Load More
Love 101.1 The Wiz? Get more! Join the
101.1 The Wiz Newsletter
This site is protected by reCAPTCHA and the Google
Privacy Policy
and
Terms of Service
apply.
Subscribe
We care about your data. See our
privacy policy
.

### What to do
In full and without change, transcribe every line of the records above.

### Problem solution
Load More
Love 101.1 The Wiz? Get more! Join the
101.1 The Wiz Newsletter
This site is protected by reCAPTCHA and the Google
Privacy Policy
and
Terms of Service
apply.
Subscribe
We care about your data. See our
privacy policy
.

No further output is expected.